Denyz_Pylypenko · February 2, 2021, 10:20am

I downloaded Russian dataset of size 3 GB and I am running training on 2-core machine. My recent checkpoint just passed point of 150k and it has been running for a last few months.

Can I somehow estimate the amount of time left until it is done?

othiele · February 2, 2021, 10:24am

If you are running on CPU only, this can take a while.

Take the nr of chunks and divide by the batch size. This will give you the steps for each epoch.

Hint: Use a GPU machine on Google Colab. You’ll have a model after a couple of hours. But it is not permament So download your results.

Denyz_Pylypenko · February 2, 2021, 10:43am

Sounds amazing. Will definitely try Google Colab.

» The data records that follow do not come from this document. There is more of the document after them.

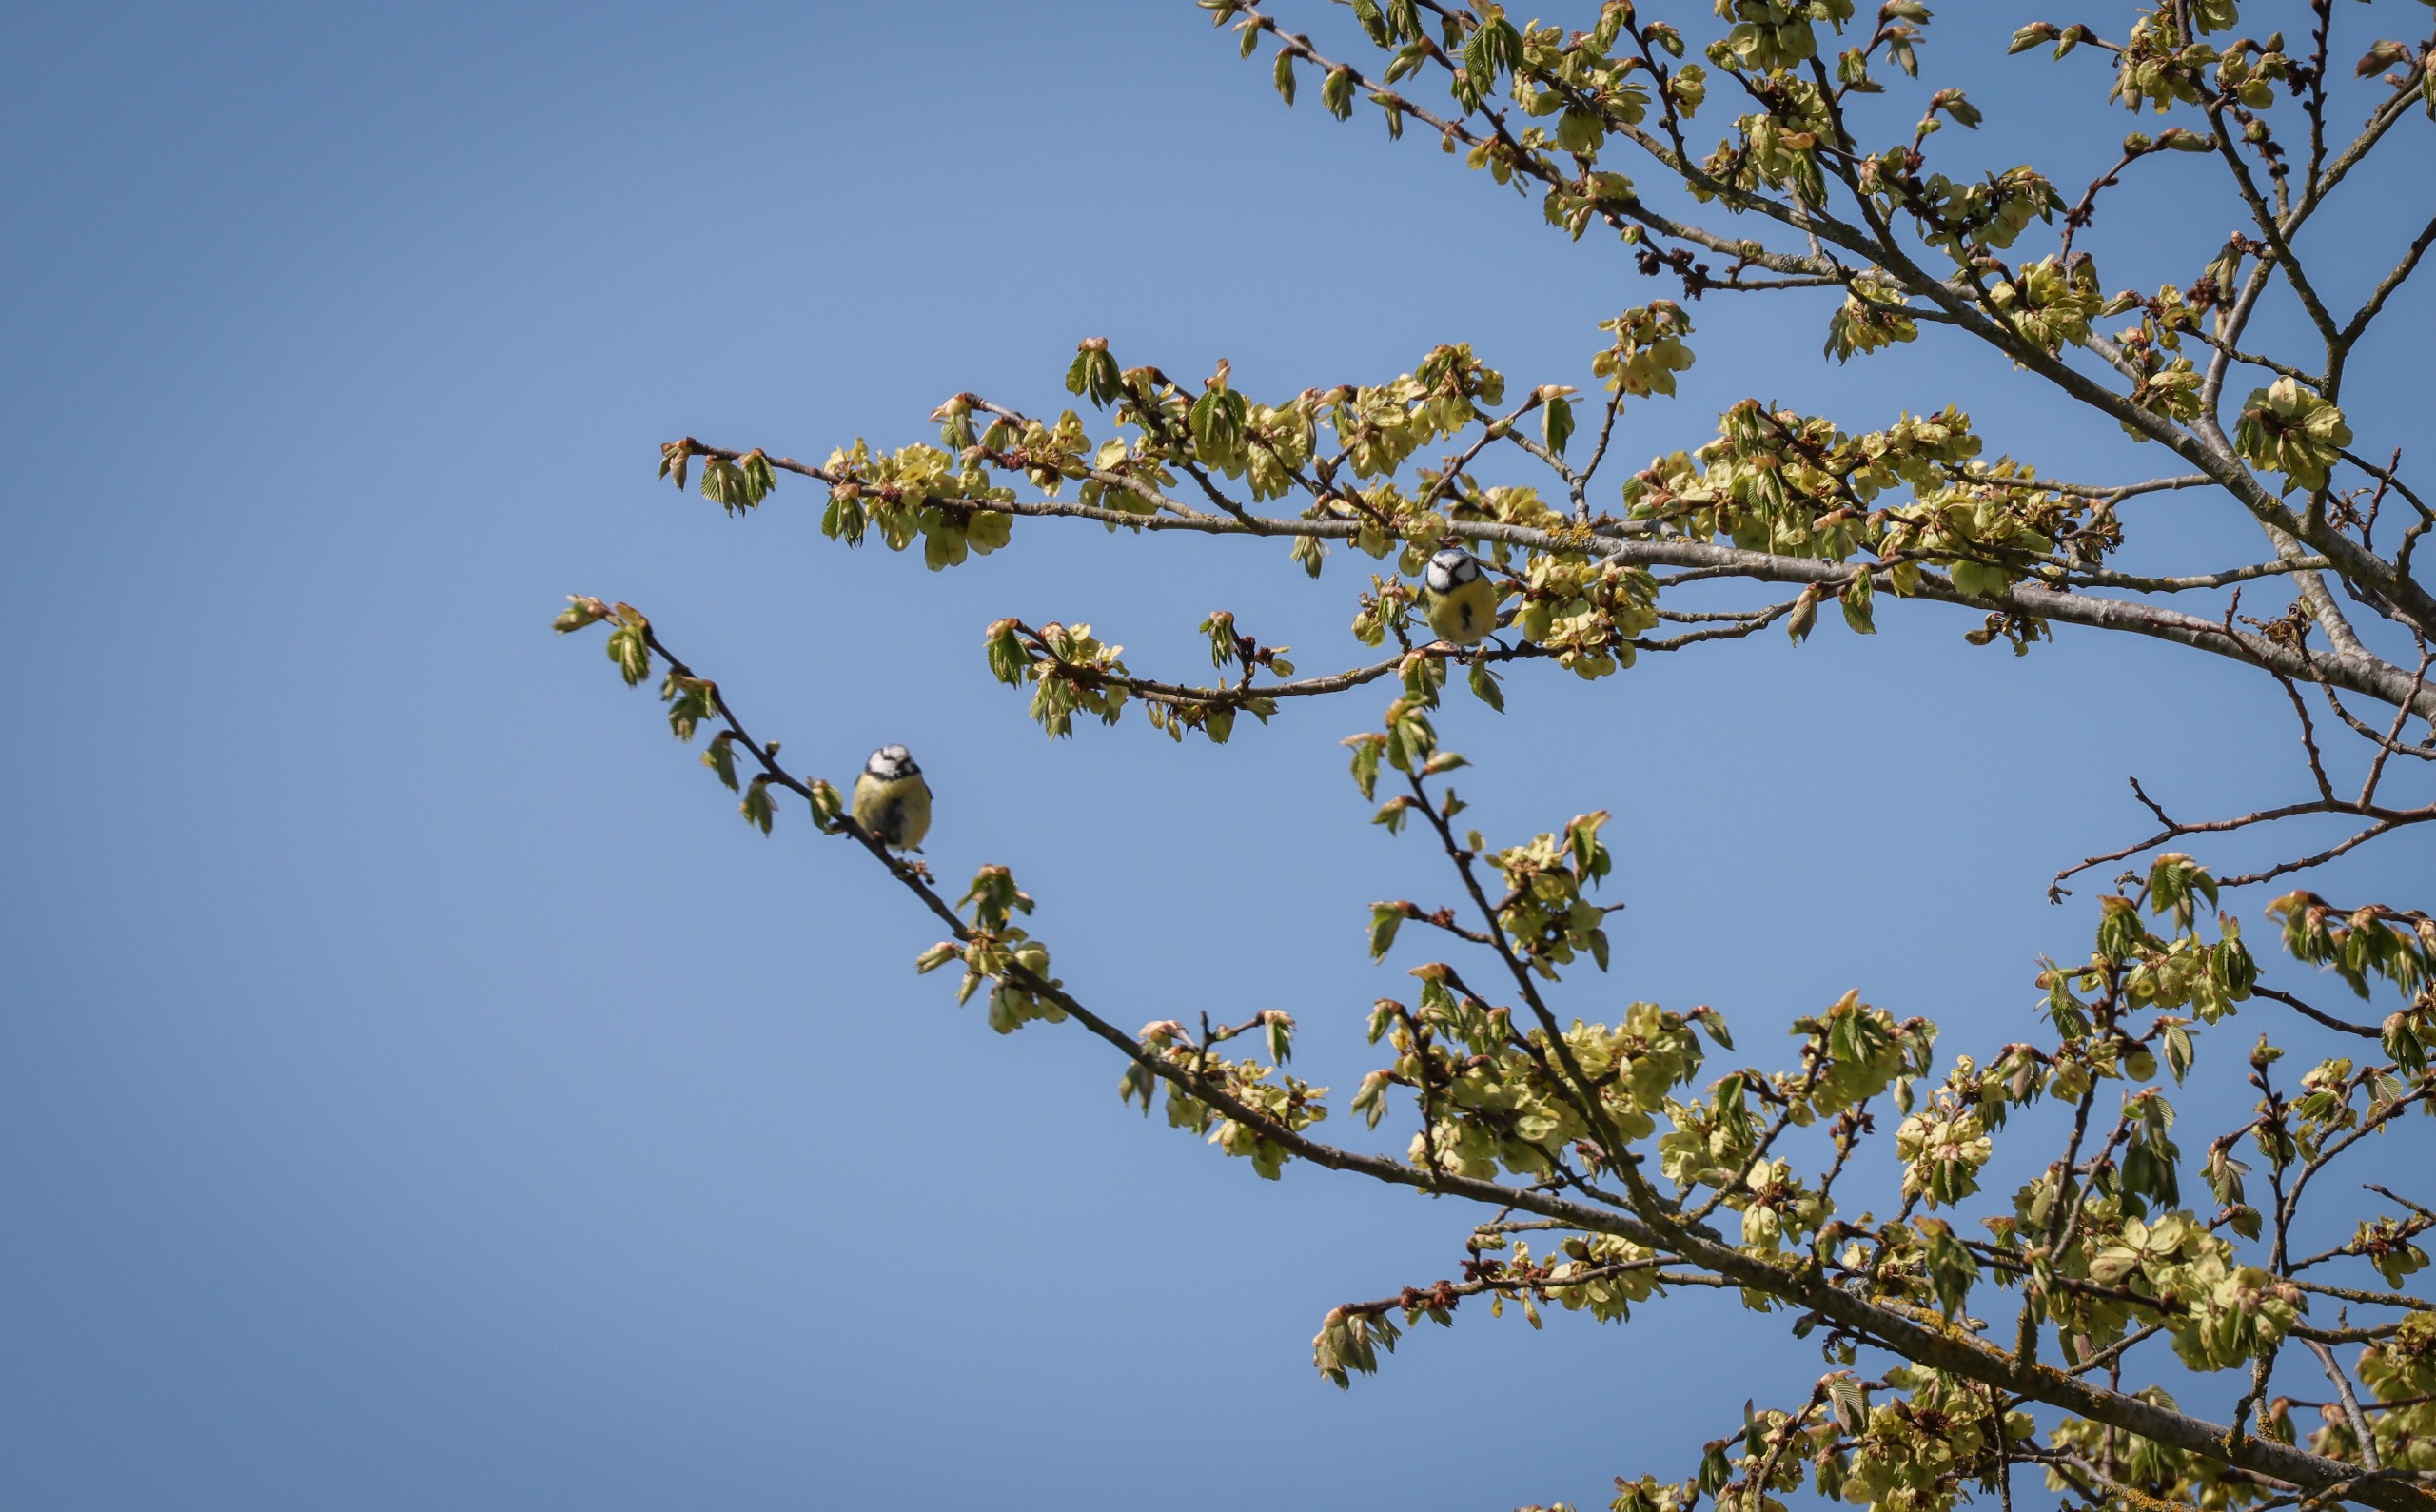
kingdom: Animalia
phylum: Chordata
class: Aves
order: Passeriformes
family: Paridae
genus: Cyanistes
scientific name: Cyanistes caeruleus
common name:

Denyz_Pylypenko · February 23, 2021, 7:42pm

hey, Olaf
can you please tell me where I can find a full guide on how to train Mozilla Voice datasets on Google Colab

p.s. I am JavaScript engineer so I have some difficulties understanding Python

othiele · February 23, 2021, 8:02pm

I guess you have 2 choices as I don’t have a running Colab currently:

Find a Linux server you can use and go by the playbook linked in the guidelines.
Search here for a Colab that works. I remember one just recently for inferencing, but might have been training too. Or simply do one step after the other as in the readme. It works. Post everything in a new thread and I am happy to help.